Hydrocodone

Hydrocodone is a narcotic that is used to treat severe pain. Hydrocodone is only prescribed for persons who are likely to need medicine to alleviate severe pain 24 hours a day, seven days a week for an extended period of time and who are unable to be treated with other drugs or therapies. Extended-release (long-acting) hydrocodone capsules or extended-release tablets should not be used to relieve pain that can be managed with as-needed medicine. Hydrocodone belongs to the opiate (narcotic) analgesics family of drugs. It works by altering the brain’s and nervous system’s responses to pain.

If you’re taking a hydrocodone combination medication, read the hydrocodone-combination monograph for information on all of the components and ask your doctor or pharmacist for more.

Hydrocodone, particularly when used for a long time, may become addictive. Follow the directions for taking hydrocodone strictly. Do not take more of it, take it more often, or take it in any other manner than your doctor has prescribed. Discuss your pain treatment objectives, duration of therapy, and alternative strategies to control your pain with your health care practitioner while taking hydrocodone. Tell your doctor if you or anyone in your family consumes or has consumed significant quantities of alcohol, uses or has used street drugs, has misused prescription medicines, has had an overdose, or has depression or another mental disorder. If you have or have previously had any of these illnesses, you are more likely to misuse hydrocodone. If you suspect you could develop an opioid addiction, go to your doctor right away and ask for advice.

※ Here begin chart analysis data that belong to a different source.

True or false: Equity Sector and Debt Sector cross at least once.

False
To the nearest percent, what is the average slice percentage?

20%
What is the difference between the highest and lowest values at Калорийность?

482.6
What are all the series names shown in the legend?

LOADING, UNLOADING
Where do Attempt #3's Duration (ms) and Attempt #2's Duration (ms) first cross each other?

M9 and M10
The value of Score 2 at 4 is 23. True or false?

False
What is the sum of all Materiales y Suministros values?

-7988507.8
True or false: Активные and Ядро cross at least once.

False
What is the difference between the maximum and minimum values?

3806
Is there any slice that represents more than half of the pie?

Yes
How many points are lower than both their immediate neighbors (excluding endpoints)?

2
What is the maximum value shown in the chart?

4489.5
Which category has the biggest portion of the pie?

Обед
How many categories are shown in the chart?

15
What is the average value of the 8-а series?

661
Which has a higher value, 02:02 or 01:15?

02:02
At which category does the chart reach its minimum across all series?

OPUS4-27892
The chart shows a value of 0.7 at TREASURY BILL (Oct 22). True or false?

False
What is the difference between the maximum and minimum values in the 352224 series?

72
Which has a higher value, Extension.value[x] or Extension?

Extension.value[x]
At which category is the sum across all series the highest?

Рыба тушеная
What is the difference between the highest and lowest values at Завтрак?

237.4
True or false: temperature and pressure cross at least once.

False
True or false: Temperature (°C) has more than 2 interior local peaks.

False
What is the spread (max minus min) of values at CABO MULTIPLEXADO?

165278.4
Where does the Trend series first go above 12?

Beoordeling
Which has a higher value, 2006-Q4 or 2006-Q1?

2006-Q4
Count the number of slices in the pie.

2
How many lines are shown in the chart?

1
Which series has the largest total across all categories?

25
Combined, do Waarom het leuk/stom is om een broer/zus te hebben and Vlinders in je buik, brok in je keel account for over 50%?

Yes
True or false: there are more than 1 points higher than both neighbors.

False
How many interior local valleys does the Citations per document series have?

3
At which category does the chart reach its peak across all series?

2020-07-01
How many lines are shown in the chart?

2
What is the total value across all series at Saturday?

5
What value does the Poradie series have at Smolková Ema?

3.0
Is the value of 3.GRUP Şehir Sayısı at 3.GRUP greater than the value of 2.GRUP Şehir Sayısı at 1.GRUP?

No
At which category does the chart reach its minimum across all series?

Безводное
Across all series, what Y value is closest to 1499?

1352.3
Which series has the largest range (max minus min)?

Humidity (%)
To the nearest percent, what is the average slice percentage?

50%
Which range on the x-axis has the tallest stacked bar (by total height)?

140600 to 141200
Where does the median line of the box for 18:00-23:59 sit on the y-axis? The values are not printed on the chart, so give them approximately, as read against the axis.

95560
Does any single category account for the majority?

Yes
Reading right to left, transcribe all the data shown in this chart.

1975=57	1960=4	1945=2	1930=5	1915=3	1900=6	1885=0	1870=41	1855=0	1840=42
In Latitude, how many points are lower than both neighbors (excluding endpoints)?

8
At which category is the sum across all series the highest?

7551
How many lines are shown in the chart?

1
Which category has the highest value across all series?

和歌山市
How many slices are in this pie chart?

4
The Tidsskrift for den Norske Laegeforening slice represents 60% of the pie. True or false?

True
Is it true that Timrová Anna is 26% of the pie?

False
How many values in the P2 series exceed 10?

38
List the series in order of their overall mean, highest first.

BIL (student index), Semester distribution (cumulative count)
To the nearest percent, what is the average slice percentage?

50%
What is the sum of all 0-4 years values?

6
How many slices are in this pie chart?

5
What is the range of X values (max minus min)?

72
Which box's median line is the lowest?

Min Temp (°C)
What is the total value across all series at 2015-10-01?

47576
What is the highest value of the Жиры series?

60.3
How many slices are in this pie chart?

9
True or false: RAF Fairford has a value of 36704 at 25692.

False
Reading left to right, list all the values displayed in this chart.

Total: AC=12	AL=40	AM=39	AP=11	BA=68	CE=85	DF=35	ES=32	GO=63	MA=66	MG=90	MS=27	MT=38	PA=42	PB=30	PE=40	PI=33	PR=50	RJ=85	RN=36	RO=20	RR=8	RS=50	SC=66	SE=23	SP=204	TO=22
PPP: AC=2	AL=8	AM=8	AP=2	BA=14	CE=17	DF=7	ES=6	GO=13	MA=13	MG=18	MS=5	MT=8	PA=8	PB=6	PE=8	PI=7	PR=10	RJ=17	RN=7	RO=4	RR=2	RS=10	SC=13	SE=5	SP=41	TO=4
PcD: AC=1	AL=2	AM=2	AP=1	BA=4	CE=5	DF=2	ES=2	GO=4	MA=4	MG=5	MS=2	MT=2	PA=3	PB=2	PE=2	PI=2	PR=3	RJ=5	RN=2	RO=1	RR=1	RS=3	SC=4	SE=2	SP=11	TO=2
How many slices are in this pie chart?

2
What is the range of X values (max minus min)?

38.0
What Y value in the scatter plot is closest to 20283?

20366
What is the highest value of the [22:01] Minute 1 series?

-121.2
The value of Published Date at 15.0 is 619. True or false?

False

How should Hydrocodone be used?

To use by mouth, hydrocodone is available as an extended-release (long-acting) capsule and an extended-release (long-acting) tablet. Once every 12 hours, the extended-release capsule is normally consumed. Once a day, the extended-release pill is normally taken. Every day, at the same time(s), take hydrocodone. Follow the instructions on your prescription label carefully, and if there is anything you don’t understand, ask your doctor or pharmacist to explain it to you. Follow your doctor’s instructions when taking hydrocodone.

With lots of water, swallow the extended-release capsules or extended-release tablets one at a time. Each capsule or pill should be swallowed as soon as it is placed in your mouth. Before swallowing the extended-release pills, do not soak, moisten, or lick them. Your doctor will likely put you on a low dosage of hydrocodone and gradually increase it as required to treat your pain, no more than once every 3 to 7 days if necessary. After using hydrocodone for a while, your body may develop used to the drug. If this occurs, your doctor may decide to raise your hydrocodone dosage or prescribe an alternative pain reliever. Discuss how you’re feeling throughout your hydrocodone therapy with your doctor.

Stopping hydrocodone without consulting your doctor is not a good idea. Restlessness, teary eyes, runny nose, yawning, sweating, chills, hair standing on end, muscle pain, widened pupils (black circles in the middle of the eyes), irritability, anxiety, back or joint pain, weakness, stomach cramps, difficulty falling asleep or staying asleep, nausea, loss of appetite, vomiting, diarrhoea, fast breathing, or fast heartbeat may occur if you suddenly stop taking hydrocodone. Your doctor will most likely progressively reduce your dosage.